# Need a Headset for my Cross Check Fixed Build



## tree98 (Jan 30, 2011)

...Any suggestions? Looking for cheap and well built...30 dollars is max..dont even want to spend that...Should my lbs have something? or am I better off looking online.


----------



## Dave Hickey (Jan 27, 2002)

eBay...plenty of cheap headsets.... Cane Creek and Tange both work for me....


----------



## tree98 (Jan 30, 2011)

Thank you very much. I've been looking on ebay but I didnt know what brand to look for. I think I am going with cane creek. Now would any body happen to know where to get anodized spacers?


----------



## Dave Hickey (Jan 27, 2002)

tree98 said:


> Thank you very much. I've been looking on ebay but I didnt know what brand to look for. I think I am going with cane creek. Now would any body happen to know where to get anodized spacers?



same place...ebay is filled with anodized spacers in a variety of colors...Just make sure you buy the correct size( 1" vs 1/8") I don't remember what size fork the Cross Check uses.


----------



## tree98 (Jan 30, 2011)

Dave Hickey said:


> same place...ebay is filled with anodized spacers in a variety of colors...Just make sure you buy the correct size( 1" vs 1/8") I don't remember what size fork the Cross Check uses.

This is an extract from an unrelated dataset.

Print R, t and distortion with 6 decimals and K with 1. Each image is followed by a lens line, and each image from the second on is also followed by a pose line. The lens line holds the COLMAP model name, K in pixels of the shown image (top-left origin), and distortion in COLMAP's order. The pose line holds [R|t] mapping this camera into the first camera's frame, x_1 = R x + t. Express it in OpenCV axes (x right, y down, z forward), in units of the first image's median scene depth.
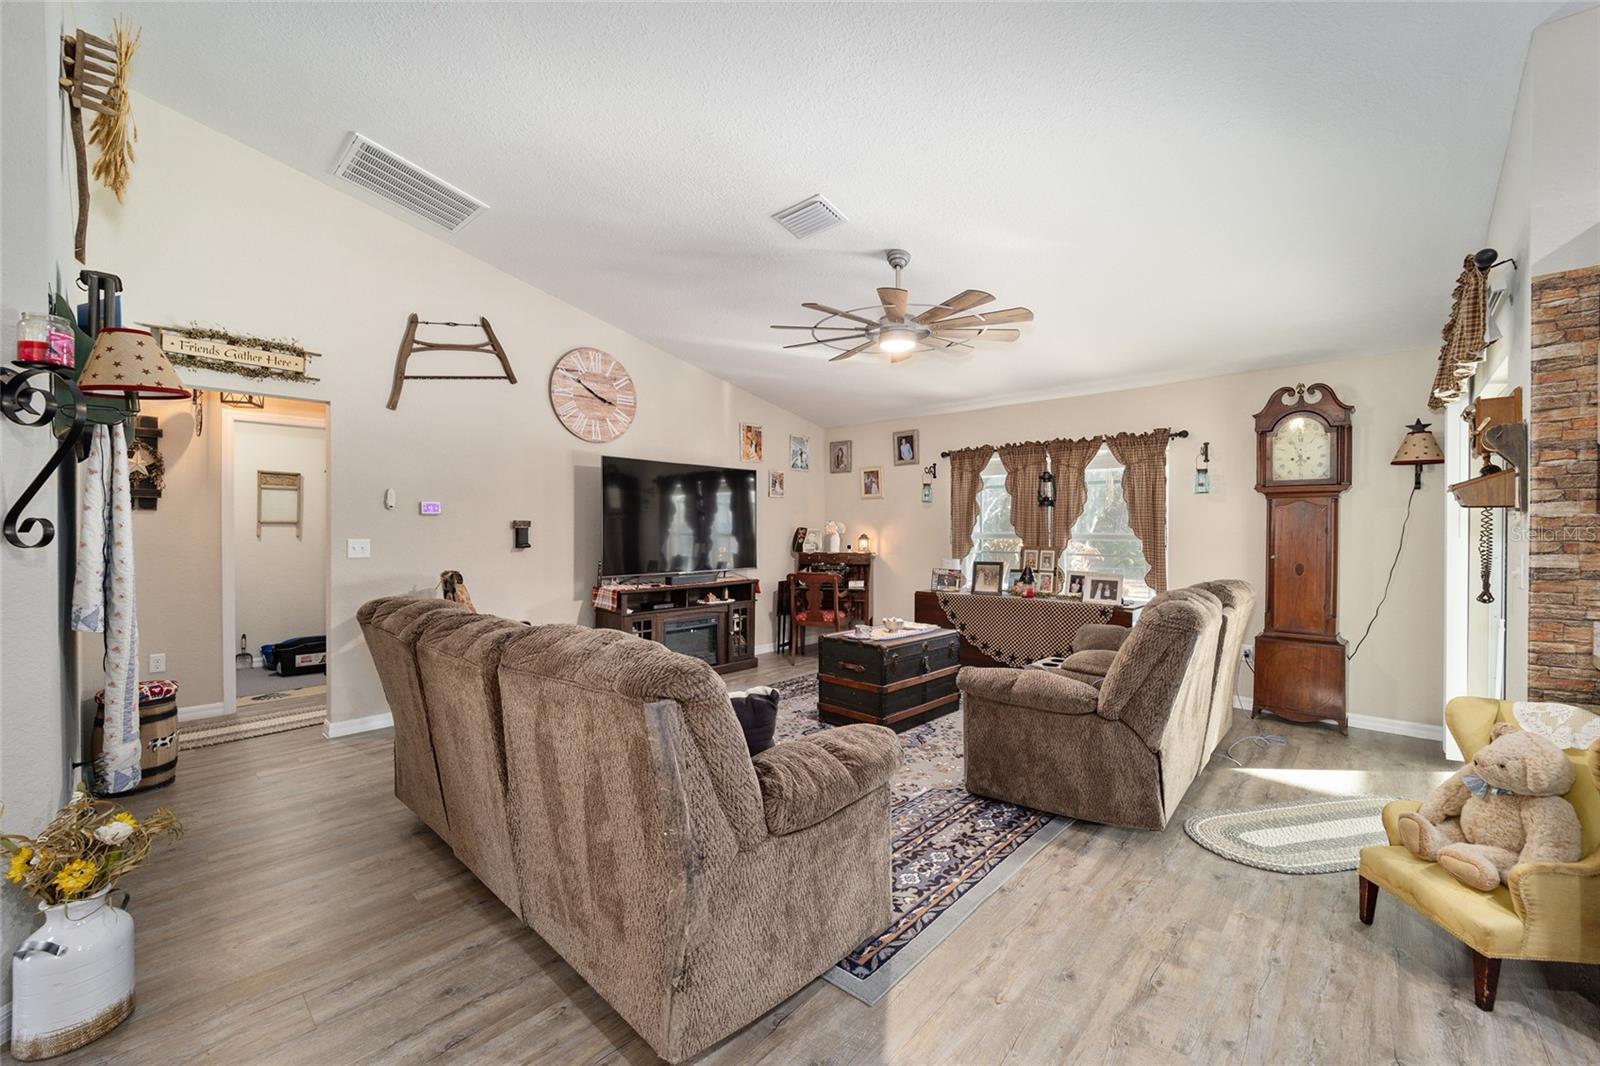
lens RADIAL K [[641.2, 0, 797.8], [0, 641.2, 530.3], [0, 0, 1]] dist [0.003117, -0.000176]
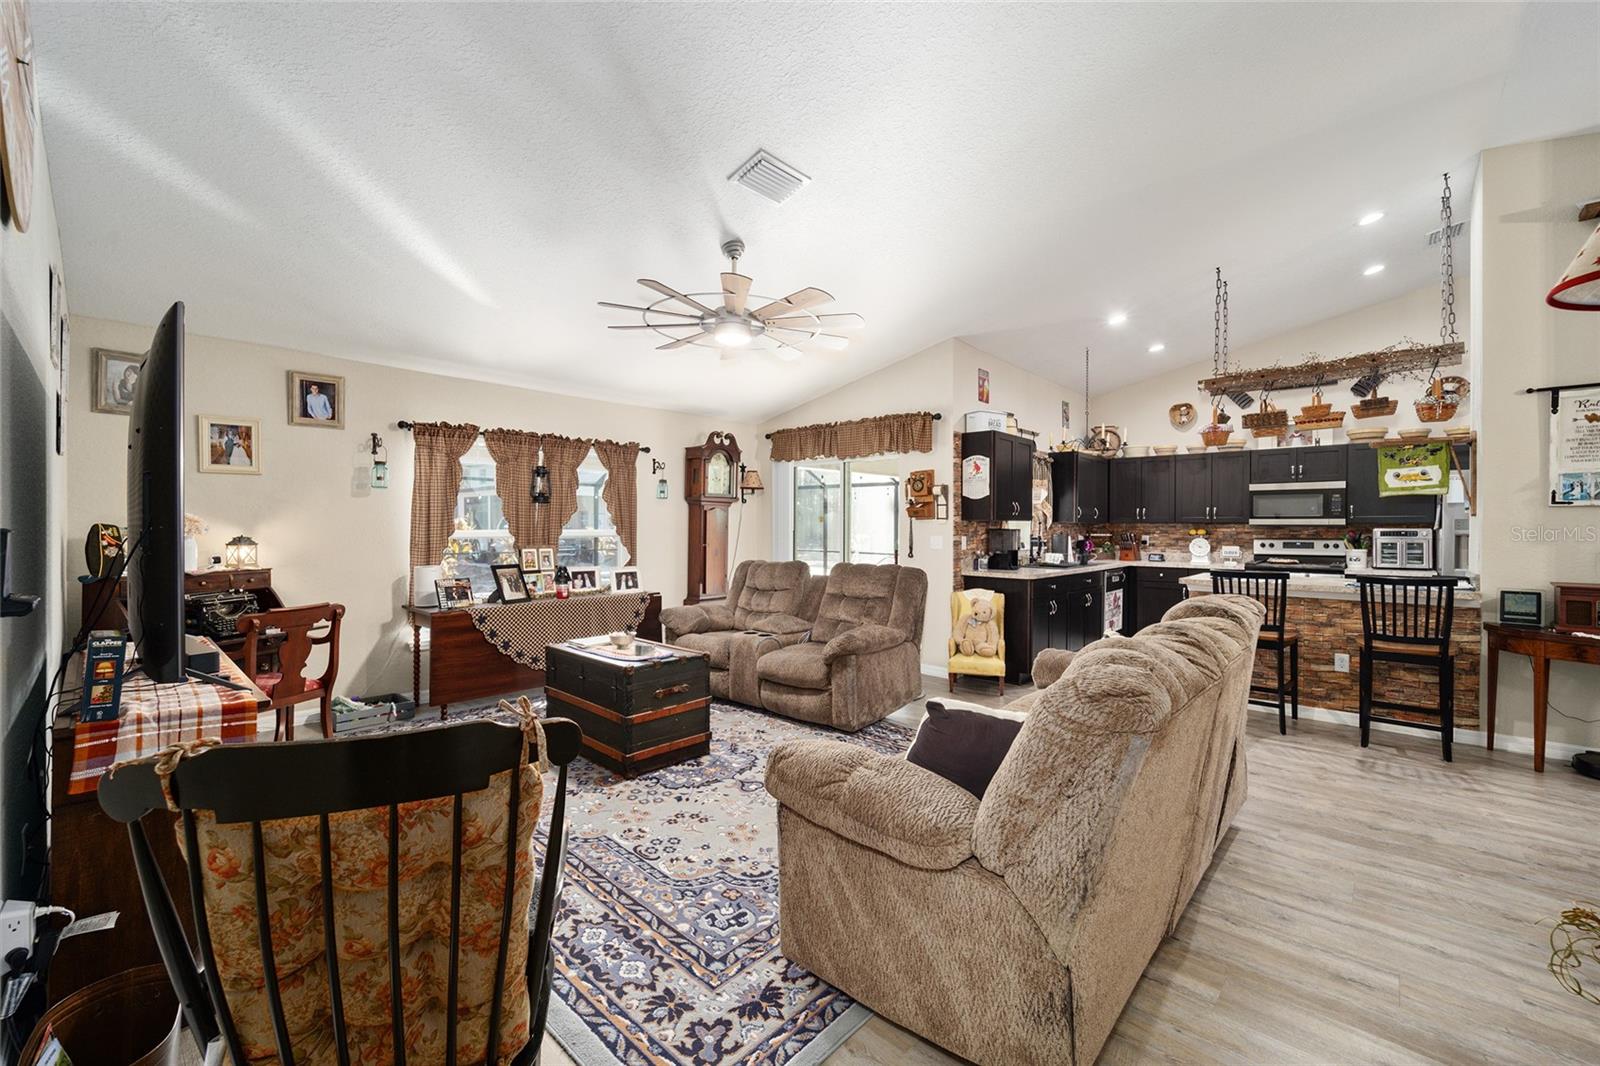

It has a 1/8" steerer tube...do you know if a semi integrated headset would work?


----------



## WA/SScrossracer (Oct 4, 2010)

I just scored a used King for $60(craigslist), but usually you can find a decent, sealed cane creek, like a S3 for about $30 through performance or similar mailorder. All cross checks but the 1st year blue ones are 1-1/8 standard threadless headsets, so don't think a semi integrated model will work. I have a cross check and am running a King, but have had good luck with Cane creek sealed HS also.


----------